(RAW DATA)

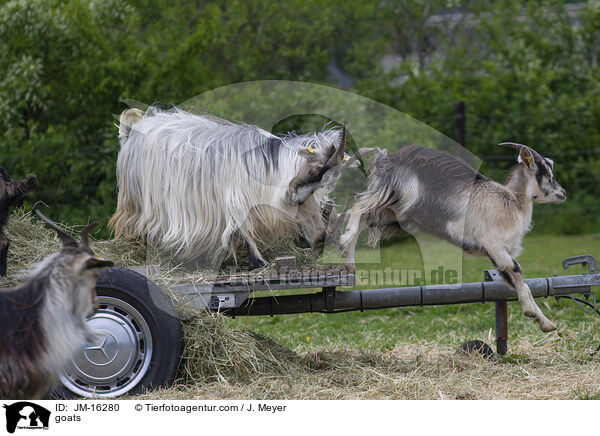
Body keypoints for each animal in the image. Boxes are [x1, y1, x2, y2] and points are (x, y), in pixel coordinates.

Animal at [342, 142, 568, 330]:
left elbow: (518, 280)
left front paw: (545, 322)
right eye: (547, 173)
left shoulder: (496, 256)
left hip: (393, 213)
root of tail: (385, 157)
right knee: (358, 205)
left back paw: (349, 262)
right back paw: (344, 244)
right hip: (394, 195)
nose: (563, 193)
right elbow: (518, 270)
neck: (513, 202)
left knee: (365, 217)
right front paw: (535, 315)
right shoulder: (493, 245)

(End RAW DATA)

# TASK ITEM
An answer that restates all the entries exactly and drops the images is what is needed.

# ANSWER BOX
Body keypoints for each animal in the image. Boxes are [x1, y1, x2, y2] and points are (x, y), in pixel coordinates.

Animal at [342, 142, 568, 330]:
left elbow: (518, 280)
left front paw: (545, 322)
right eye: (547, 173)
left shoulder: (496, 256)
left hip: (393, 213)
root of tail: (385, 157)
right knee: (358, 205)
left back paw: (349, 262)
right back paw: (344, 244)
right hip: (394, 195)
nose: (563, 193)
right elbow: (518, 270)
neck: (513, 202)
left knee: (365, 217)
right front paw: (535, 315)
right shoulder: (493, 245)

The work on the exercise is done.